Torah Portion: Va’era (I appeared) Exodus 6:2-9:35
HafTorah: Ezekiel 28:25-29:21
This week we see Moses and Aaron go before Pharaoh to demand he let the people go. As the verses progress we read of the increasing severity of the plagues yet Pharaoh does not relent.
If you remember last week in Exodus 5:2 we read where Moses and Aaron came to Pharaoh the first time and Pharaoh says, “Who is the L-rd? I do not know the L-rd.” In this verse Pharaoh uses the Holy name of G-d, so apparently he had never heard of this name and so there was no reason to obey the command of the G-d who he had no knowledge.
I would like to spend a bit of time on the subject of the name of G-d. This week in Exodus 6:2-3 we read where G-d introduces Himself to Moses by His Holy Name, saying that the forefathers did not know the depth of relationship that Moses was about to experience. They knew G-d as Elohim or El Shadai – G-d Himself, the G-d of creation, the all powerful G-d but this deeper experience they had not known. For us as believers today we sometime get stuck on the G-d of creation – what He does and it is hard for us to experience Him at a deeper level because we are human and we live and exist in a material world where action is what we know. But there is so much more to G-d than that. Tell me some of the things you have experienced that have given you a deeper understanding of G-d? This Holy Name of G-d is above all and this name Pharaoh did not know.
We can see Moses move from when we read back a few chapters in Exodus 3:1 where we are told that he came to the mountain of G-d (Elohim). So here Moses is coming to the mountain of the G-d he had heard about as a boy. In Exodus 3:2-4 we read about the bush that was not consumed by fire. Moses had to see this. It was something outside of the created order. Elohim calls to him from within the bush. Here we also see the Holy Name of G-d being used in these verses. “And G-d saw that Moses turned to look.” So Moses is introduced to G-d who is more than he had thought and this carries him to our passage in Exodus 6:2-3 where w see G-d tell Moses that he (Moses) will experience G-d in a more complete way than the foregathers. He will see more of Him than they had. I believe this is what Yeshua helps us in. When we come to know Him He gives us a deeper, richer knowledge of G-d than we ever dreamed. He becomes the Tree of Life for us. He becomes life to its fullest, not limited to the creative knowledge of G-d but going much further than that.

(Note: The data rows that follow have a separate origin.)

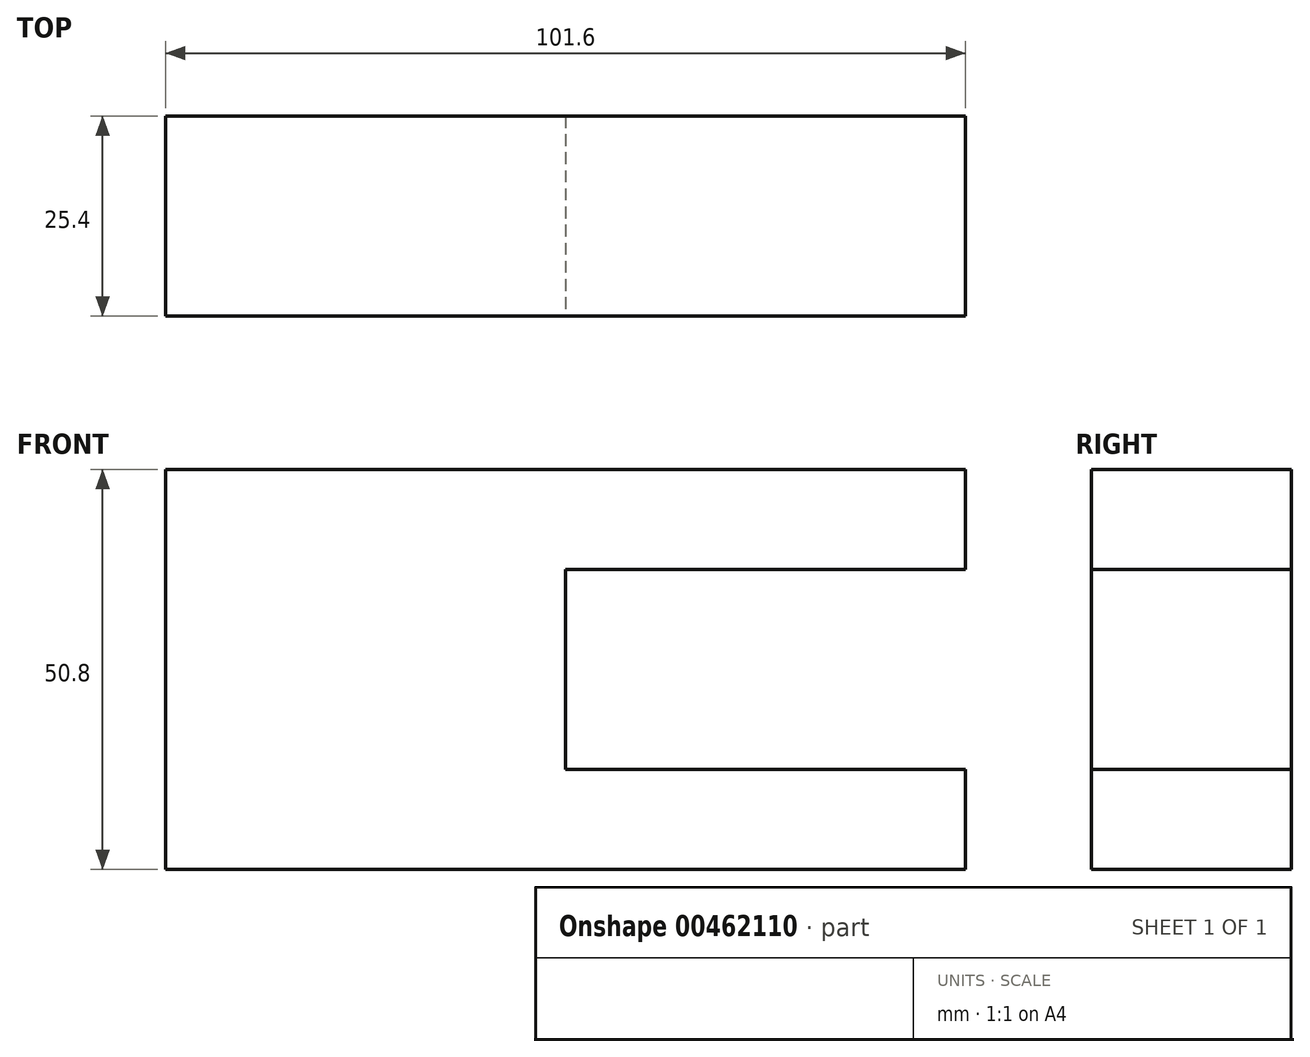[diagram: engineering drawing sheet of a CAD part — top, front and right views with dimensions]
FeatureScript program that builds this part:
annotation { "Feature Type Name" : "Feature", "Feature Type Description" : "" }
export const myFeature = defineFeature(function(context is Context, id is Id, definition is map)
    precondition{}
    {
        {
            var Q0;
            Q0=qCreatedBy(makeId("Front.planeOp"),FACE);
            var sketch = newSketch(context, id + "F0", { "sketchPlane" : qUnion([Q0])});
            skLineSegment(sketch, "E0.bottom", {"start": v(50.8, -25.4) * mm, "end": v(-50.8, -25.4) * mm});
            skLineSegment(sketch, "E0.top", {"start": v(50.8, 25.4) * mm, "end": v(-50.8, 25.4) * mm});
            skLineSegment(sketch, "E0.left", {"start": v(50.8, -25.4) * mm, "end": v(50.8, 25.4) * mm});
            skLineSegment(sketch, "E0.right", {"start": v(-50.8, -25.4) * mm, "end": v(-50.8, 25.4) * mm});
            skPoint(sketch, "E0.middle", {"position": v(0, 0) * mm});
            skSolve(sketch);
        }
        {
            var Q0;
            Q0 = qSketchRegion(id + "F0", true);
            extrude(context, id + "F1", {"entities" : qUnion([Q0]), "depth" : 25.4 * mm});
        }
        {
            var Q0;
            Q0=makeQuery(id+"F1.opExtrude","CAP_FACE",FACE,{"disambiguationData":[OSD([sQuery(id+"F0.wireOp",EDGE,"E0.bottom"),sQuery(id+"F0.wireOp",EDGE,"E0.top"),sQuery(id+"F0.wireOp",EDGE,"E0.left"),sQuery(id+"F0.wireOp",EDGE,"E0.right")])],"isStart":false});
            var sketch = newSketch(context, id + "F2", { "sketchPlane" : qUnion([Q0])});
            skLineSegment(sketch, "E1.bottom", {"start": v(50.8, 25.4) * mm, "end": v(42.41, 25.4) * mm});
            skLineSegment(sketch, "E1.top", {"start": v(50.8, 25.4) * mm, "end": v(42.41, 25.4) * mm});
            skLineSegment(sketch, "E1.left", {"start": v(50.8, 25.4) * mm, "end": v(50.8, 25.4) * mm});
            skLineSegment(sketch, "E1.right", {"start": v(42.41, 25.4) * mm, "end": v(42.41, 25.4) * mm});
            skLineSegment(sketch, "E2.bottom", {"start": v(50.8, 12.7) * mm, "end": v(0, 12.7) * mm});
            skLineSegment(sketch, "E2.top", {"start": v(50.8, -12.7) * mm, "end": v(0, -12.7) * mm});
            skLineSegment(sketch, "E2.left", {"start": v(50.8, 12.7) * mm, "end": v(50.8, -12.7) * mm});
            skLineSegment(sketch, "E2.right", {"start": v(0, 12.7) * mm, "end": v(0, -12.7) * mm});
            skSolve(sketch);
        }
        {
            var Q0;
            Q0 = qSketchRegion(id + "F2", true);
            extrude(context, id + "F3", {"entities" : qUnion([Q0]), "operationType" : NewBodyOperationType.REMOVE, "oppositeDirection" : true, "depth" : 25.4 * mm});
        }
    });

Part of what helped Moses in this process was the experience he had back at the bush when G-d told him to throw his staff to the ground and it became a snake. Exodus 4:3-5 He is frightened and runs away. Why? Sure, he was afraid of the snake because of the danger physically but also perhaps he feared it because of what happened the last time when man got too close to a snake and sin entered the world. Man has been in a struggle ever since. But here G-d tells him to reach out and take the snake in his hand. He does so and it becomes his staff again. What would this tell Moses spiritually? We can be victorious over sin. We can win this struggle we are in. But how? In the garden man was told not to eat from the tree of knowledge but no such instruction was given regarding the tree of life. The word for knowledge used with the tree is Daat – same word used when a man knows a woman intimately. So maybe we are more interested in experiencing life rather than living life. Experiencing life could be compared to doing every new thing that comes along because everyone else is doing it. Living life would be living our lives through the Tree of Life, Yeshua, growing in our knowledge of what G-d desires of us. In Proverbs 3:1 G-d compares the Tree of Life to Torah. In the New Testament Yeshua is our example of a person who was blameless, perfect. He was Torah (John 5:46) Romans 10:4-11 says Messiah is the goal of the Torah. Our faith in Messiah gives us the spiritual ability to win the battle over sin, to partake of the Tree of Life and then experience life from the perspective of the Spirit and win the battle over the serpent. G-d was showing Moses there is a way to overcome sin, to know Him in a deeper way than we may have ever considered. Yeshua shows us the same. It requires effort on our part. It does not stop at our confession but goes on our entire life as we learn more and more each day.
I John 2:3-5 says we are to keep the commandments of Yeshua. What are they? Yeshua and Torah are identified as the Tree of Life. Does this mean Torah is, should be, must be relevant to our lives? Or did G-d change?